PLATAFORMAS DIGITAIS

STF volta a analisar recursos sobre responsabilidade das big techs

Ministros discutem alcance das novas regras, aplicação em ações em andamento e exigências para empresas de tecnologia

Por Estadao Conteudo Publicado em 15/06/2026 às 12:50
STF João Brito - Ascom PGE/AL

O Supremo Tribunal Federal (STF) retoma nesta quarta-feira (17) o julgamento dos recursos apresentados pelas big techs contra a tese da Corte que ampliou a responsabilidade das plataformas digitais por conteúdos publicados por usuários.

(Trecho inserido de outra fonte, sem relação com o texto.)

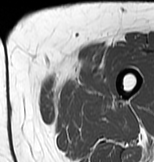
MRI of an extremity soft-tissue mass, one axial slice; slice 10 of 83 in the series (ordered by position); MR volume resampled by the dataset authors to the PET/CT grid (not the native acquisition matrix); 3.27 mm slice thickness; 154 × 162 image matrix, field of view 150 × 158 mm. Female patient. Case-level facts recorded for this patient, not image findings: histological type: myxofibrosarcoma; grade: intermediate; site of the primary tumour: left thigh.
Structures marked on this image (expert contour drawn on MRI and transferred to this co-registered scan by the dataset authors):
- gross tumour volume including surrounding oedema: bounding box [x1, y1, x2, y2] px = [42, 64, 113, 104]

Após divergências, os ministros ainda tentam chegar a um consenso sobre três pontos principais: em quais situações as plataformas poderão ser punidas por conteúdos de terceiros, se a tese será aplicada a ações judiciais já em curso e quais tipos de empresas de tecnologia deverão oferecer canais específicos de atendimento.

A discussão ocorre um ano após o STF considerar insuficiente o modelo previsto no artigo 19 do Marco Civil da Internet. Em junho de 2025, a Corte decidiu que as plataformas não poderiam depender exclusivamente de ordens judiciais para remover conteúdos ilícitos, estabelecendo deveres mais amplas de atuação.

Na análise dos embargos de declaração apresentados por empresas como Google e Meta, do Facebook e do Instagram, os ministros debatem aspectos práticos das novas regras.

Um dos principais pontos de divergência envolve o alcance da decisão sobre processos já em andamento. No julgamento do mérito, no ano passado, a Corte havia definido que os efeitos da decisão seriam aplicados apenas "ao futuro".

Relator dos recursos, o ministro Dias Toffoli propôs uma modulação para que, nas ações julgadas até 26 de junho de 2025, dados do julgamento do mérito, e que já transitaram em julgado, sejam mantidas a aplicação do sistema anterior. Para as ações acertadas até esses dados que ainda estão em curso, uma nova tese deve ser aplicada, mesmo que o ato tenha sido praticado antes do julgamento.

Flávio Dino, André Mendonça, Nunes Marques e Luiz Fux defendem que os factos anteriores continuam submetidos ao entendimento vigente antes da decisão da Corte. “Antes de 2025, não existia dever de cuidado” para evitar a circulação massiva de conteúdos ilícitos graves, afirmou Dino. Para ele, a modulação proposta por Toffoli "implicaria criar deveres retroativamente". Fux argumentou que “a revisão, assim como a lei, é fonte formal do Direito e não pode retroagir”.

Outro ponto debatido é a abrangência das critérios mais complexos, como canais de atendimento específicos e relatórios de transparência. Toffoli propôs que elas fossem utilizadas apenas de plataformas com mais de 1 milhão de usuários no Brasil. Dino defendeu que as obrigações abrangem todos os provedores abrangidos por essa tese, enquanto Mendonça argumentou que a ampliação pode dificultar a atuação de startups e empresas menores.

Corte deve analisar outros três recursos

Na quarta-feira, o Supremo deverá analisar outros três recursos, sob relatoria de Luiz Fux. Entre os pontos em discussão estão a partir de quando os conteúdos passíveis de retirada serão submetidos às novas regras e se as condutas devem preencher todos os critérios para a configuração dos crimes listados na tese, como terrorismo, instigação ao suicídio, crimes sexuais e pornografia infantil.

A expectativa é que, após essa etapa, a Corte conclua a redação final da tese, que passe a orientar a atuação das plataformas digitais e o julgamento de casos em todo o País.

Nas sessões já realizadas na semana passada, os ministros chegaram ao consenso de que as plataformas terão 60 dias, a partir do fim do julgamento, para implementar as mudanças estruturais previstas.

Também ficou definido que as plataformas terão responsabilidade solidária pelos danos decorrentes de conteúdos postados por terceiros em casos de crime ou atos ilícitos, e que a implementação de medidas relacionadas ao dever de cuidado ficará restrita a plataformas com mais de 1 milhão de usuários no Brasil.